*** Dataset records Section Begins ***
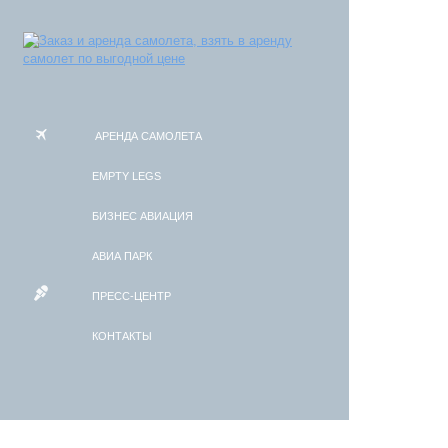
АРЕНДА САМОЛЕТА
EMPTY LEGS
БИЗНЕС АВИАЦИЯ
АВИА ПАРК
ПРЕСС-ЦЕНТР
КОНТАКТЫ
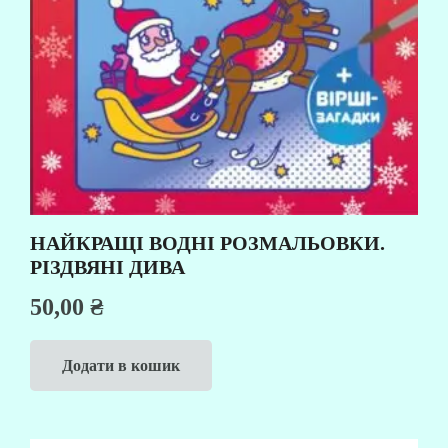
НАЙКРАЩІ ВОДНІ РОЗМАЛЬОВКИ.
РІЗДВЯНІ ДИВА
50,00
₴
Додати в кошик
*** Dataset records Section Ends ***
*** Dataset records Section Begins ***
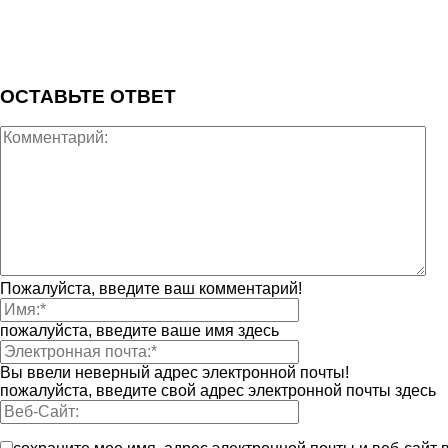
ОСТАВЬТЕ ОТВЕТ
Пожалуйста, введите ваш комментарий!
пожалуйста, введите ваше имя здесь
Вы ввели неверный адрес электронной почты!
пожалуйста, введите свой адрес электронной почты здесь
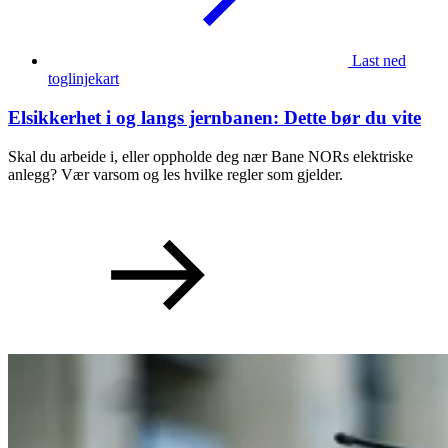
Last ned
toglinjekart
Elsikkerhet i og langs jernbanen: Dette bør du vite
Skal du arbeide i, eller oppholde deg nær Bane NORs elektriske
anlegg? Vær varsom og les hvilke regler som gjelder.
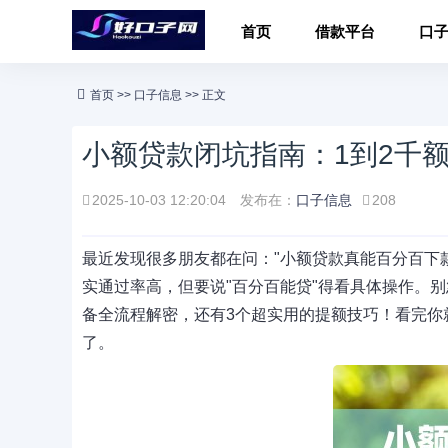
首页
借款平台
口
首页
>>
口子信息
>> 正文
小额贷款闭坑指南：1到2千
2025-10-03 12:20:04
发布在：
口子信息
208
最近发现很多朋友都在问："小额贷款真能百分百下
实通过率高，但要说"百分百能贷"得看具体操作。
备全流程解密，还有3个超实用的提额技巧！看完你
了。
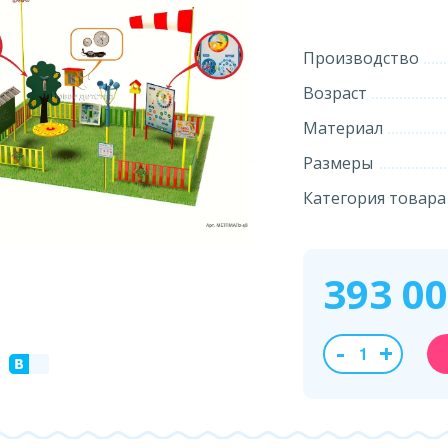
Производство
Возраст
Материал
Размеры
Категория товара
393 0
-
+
*** Dataset records Section Ends ***
*** Dataset records Section Begins ***
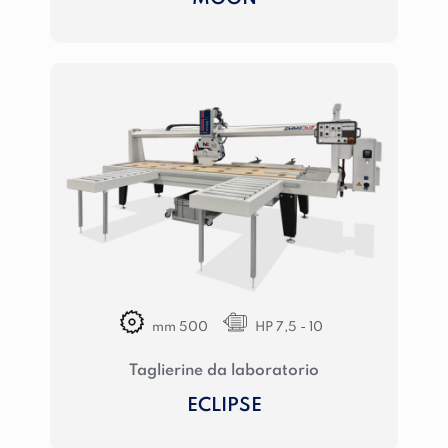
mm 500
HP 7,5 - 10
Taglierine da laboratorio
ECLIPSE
*** Dataset records Section Ends ***
Out of the material above, select every line that holds the string "адрес".

### Output for this exercise:
Вы ввели неверный адрес электронной почты!
пожалуйста, введите свой адрес электронной почты здесь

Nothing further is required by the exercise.